» **What you will do**:
Each line in the entries that has the word "команду" has to be copied.

(Beginning of Dataset content)

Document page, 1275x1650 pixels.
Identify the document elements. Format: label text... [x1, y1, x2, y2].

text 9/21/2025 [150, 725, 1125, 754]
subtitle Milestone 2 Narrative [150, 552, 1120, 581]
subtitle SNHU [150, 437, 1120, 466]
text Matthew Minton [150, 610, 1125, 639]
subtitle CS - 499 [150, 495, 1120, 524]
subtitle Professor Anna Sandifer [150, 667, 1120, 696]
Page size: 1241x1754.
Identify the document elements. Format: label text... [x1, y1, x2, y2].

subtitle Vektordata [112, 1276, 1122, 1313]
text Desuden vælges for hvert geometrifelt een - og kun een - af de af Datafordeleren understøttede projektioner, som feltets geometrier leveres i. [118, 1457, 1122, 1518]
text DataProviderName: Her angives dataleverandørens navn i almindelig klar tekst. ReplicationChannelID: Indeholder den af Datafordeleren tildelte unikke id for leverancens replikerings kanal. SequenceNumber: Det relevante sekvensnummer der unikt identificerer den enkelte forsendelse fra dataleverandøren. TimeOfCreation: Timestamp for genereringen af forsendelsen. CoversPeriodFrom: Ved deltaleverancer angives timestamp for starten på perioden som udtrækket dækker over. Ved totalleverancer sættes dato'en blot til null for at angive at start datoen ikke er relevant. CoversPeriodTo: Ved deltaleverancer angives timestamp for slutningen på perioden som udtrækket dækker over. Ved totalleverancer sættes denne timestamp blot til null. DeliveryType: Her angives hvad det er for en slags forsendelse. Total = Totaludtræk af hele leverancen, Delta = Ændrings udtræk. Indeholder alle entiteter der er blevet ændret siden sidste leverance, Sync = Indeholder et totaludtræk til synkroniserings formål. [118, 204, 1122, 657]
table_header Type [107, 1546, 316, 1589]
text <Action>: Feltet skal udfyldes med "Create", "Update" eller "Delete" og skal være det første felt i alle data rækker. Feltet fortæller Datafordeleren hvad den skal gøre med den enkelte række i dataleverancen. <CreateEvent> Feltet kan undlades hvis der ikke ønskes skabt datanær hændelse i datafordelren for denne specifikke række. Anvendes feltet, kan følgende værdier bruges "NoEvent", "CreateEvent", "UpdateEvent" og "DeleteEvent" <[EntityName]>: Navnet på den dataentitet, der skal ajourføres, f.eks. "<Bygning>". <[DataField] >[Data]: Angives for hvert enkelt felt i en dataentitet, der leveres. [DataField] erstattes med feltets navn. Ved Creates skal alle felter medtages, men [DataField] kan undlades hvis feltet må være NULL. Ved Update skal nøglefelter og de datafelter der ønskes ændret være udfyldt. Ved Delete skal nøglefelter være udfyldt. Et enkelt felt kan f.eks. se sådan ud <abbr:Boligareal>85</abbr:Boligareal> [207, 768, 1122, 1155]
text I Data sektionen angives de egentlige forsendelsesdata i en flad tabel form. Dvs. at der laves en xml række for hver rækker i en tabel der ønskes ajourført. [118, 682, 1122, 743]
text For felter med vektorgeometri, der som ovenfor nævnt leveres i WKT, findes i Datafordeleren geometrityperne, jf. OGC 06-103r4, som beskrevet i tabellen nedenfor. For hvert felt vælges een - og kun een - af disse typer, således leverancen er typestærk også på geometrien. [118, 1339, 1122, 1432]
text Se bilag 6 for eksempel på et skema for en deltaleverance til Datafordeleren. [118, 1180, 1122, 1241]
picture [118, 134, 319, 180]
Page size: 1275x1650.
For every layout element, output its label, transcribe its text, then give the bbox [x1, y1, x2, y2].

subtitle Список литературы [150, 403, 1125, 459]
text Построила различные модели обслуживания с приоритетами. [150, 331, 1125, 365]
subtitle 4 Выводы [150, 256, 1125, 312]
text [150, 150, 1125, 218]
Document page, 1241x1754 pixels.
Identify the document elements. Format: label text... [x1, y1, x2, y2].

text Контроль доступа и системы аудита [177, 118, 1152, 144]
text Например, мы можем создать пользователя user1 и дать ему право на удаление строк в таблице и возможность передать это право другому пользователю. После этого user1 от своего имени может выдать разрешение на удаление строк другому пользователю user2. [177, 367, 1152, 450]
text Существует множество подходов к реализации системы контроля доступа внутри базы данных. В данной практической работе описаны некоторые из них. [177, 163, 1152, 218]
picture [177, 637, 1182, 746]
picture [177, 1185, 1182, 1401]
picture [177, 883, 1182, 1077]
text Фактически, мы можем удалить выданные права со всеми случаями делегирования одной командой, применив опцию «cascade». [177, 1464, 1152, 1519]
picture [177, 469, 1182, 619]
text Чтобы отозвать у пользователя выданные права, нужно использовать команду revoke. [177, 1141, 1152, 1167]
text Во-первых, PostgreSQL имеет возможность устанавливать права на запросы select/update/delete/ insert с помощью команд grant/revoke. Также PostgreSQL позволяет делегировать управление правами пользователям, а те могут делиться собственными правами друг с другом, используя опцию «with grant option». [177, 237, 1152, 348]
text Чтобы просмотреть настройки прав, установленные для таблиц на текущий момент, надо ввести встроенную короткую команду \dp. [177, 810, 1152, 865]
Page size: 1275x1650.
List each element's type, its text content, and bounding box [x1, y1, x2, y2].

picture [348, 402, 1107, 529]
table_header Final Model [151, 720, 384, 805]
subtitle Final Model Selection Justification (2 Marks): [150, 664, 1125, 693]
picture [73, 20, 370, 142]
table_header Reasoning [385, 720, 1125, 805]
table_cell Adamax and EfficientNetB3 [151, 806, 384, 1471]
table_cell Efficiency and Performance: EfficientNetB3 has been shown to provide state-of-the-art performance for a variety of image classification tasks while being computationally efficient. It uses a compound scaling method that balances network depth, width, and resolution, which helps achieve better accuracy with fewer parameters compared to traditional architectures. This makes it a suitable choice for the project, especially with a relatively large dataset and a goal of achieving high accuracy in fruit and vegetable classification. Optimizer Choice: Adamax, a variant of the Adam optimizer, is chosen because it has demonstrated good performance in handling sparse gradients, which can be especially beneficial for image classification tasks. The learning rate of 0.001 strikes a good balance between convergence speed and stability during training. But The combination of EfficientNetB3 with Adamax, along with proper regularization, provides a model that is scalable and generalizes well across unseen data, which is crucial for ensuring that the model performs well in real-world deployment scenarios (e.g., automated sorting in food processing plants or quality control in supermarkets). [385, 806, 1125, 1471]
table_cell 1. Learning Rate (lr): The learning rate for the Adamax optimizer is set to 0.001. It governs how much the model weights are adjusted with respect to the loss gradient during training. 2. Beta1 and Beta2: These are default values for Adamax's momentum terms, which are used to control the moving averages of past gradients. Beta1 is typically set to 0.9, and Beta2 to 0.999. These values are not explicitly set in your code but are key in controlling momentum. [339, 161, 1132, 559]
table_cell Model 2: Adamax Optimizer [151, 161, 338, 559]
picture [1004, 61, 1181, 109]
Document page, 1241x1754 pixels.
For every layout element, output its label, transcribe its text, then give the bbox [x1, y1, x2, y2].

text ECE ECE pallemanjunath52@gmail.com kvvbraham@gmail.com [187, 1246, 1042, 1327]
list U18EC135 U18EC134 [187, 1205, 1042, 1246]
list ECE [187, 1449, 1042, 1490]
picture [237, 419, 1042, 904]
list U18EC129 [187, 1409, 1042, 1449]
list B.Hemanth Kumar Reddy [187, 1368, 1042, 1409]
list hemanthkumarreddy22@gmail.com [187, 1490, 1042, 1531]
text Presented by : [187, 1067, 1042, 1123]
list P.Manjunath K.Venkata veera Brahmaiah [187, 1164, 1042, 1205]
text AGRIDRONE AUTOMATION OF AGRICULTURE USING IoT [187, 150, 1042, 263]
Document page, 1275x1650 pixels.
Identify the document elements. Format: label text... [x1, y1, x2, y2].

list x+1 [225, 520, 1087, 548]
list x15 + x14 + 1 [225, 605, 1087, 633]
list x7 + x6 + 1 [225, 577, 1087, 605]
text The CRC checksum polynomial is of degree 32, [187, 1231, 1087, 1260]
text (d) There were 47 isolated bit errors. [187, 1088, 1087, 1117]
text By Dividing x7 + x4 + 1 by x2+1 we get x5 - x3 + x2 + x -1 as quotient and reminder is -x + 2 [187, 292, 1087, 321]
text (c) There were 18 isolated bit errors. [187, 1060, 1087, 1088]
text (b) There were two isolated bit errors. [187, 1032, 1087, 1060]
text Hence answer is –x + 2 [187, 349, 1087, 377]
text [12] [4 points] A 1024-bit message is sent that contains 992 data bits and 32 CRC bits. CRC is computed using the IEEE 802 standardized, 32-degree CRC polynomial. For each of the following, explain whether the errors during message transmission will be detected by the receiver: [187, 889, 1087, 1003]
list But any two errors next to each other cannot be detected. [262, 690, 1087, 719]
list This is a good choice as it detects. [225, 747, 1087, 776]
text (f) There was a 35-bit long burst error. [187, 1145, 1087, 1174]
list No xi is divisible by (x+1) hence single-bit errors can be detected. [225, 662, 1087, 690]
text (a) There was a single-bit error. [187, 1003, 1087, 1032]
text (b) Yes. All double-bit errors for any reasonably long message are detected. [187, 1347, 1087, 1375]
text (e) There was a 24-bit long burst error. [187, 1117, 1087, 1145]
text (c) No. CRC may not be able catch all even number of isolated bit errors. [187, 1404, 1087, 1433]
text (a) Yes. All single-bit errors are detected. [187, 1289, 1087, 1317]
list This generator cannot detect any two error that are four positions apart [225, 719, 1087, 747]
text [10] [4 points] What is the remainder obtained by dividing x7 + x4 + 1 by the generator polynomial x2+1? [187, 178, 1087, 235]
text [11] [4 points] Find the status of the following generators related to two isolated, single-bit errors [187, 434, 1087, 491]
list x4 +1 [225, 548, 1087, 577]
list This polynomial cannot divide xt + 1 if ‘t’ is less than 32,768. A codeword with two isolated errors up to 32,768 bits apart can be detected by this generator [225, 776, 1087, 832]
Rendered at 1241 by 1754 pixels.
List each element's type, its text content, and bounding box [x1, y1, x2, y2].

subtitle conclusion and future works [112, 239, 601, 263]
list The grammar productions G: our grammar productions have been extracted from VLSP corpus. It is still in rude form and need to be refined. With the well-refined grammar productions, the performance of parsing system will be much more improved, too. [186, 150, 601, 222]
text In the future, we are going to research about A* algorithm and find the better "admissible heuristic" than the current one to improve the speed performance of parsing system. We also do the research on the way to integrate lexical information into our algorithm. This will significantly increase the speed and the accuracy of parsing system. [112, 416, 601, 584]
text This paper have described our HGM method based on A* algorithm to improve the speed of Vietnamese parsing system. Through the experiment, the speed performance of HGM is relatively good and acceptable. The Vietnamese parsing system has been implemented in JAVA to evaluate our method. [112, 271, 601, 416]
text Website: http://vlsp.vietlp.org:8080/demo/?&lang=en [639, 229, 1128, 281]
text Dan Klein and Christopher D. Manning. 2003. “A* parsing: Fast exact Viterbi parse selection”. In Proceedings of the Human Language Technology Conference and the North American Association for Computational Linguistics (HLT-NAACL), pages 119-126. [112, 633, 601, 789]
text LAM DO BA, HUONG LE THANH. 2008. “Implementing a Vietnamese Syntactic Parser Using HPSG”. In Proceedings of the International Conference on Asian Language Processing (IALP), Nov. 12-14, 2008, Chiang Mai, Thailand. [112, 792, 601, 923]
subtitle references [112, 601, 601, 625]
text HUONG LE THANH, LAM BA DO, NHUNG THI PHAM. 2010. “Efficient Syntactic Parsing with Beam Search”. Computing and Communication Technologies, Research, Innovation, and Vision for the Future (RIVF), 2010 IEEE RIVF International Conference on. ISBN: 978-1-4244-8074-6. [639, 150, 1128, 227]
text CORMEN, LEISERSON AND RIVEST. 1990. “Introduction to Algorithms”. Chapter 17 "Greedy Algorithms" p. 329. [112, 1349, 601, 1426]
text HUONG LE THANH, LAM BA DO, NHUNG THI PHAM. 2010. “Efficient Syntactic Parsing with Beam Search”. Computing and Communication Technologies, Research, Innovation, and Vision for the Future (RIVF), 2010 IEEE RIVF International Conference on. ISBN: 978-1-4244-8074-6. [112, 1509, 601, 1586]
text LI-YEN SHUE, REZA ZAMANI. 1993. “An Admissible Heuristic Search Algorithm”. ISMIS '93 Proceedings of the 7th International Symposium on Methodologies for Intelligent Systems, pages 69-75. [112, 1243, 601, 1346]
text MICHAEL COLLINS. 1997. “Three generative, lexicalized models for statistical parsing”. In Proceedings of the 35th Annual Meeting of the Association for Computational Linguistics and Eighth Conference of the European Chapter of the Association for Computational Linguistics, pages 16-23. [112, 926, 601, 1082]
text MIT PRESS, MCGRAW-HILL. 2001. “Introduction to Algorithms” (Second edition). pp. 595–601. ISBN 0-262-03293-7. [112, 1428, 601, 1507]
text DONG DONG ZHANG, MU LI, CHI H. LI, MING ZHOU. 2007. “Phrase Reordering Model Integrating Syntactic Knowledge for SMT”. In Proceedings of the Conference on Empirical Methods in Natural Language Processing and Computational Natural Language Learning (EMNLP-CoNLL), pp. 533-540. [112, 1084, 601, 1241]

(End of Dataset content)

» **Result below**:
text Чтобы отозвать у пользователя выданные права, нужно использовать команду revoke. [177, 1141, 1152, 1167]
text Чтобы просмотреть настройки прав, установленные для таблиц на текущий момент, надо ввести встроенную короткую команду \dp. [177, 810, 1152, 865]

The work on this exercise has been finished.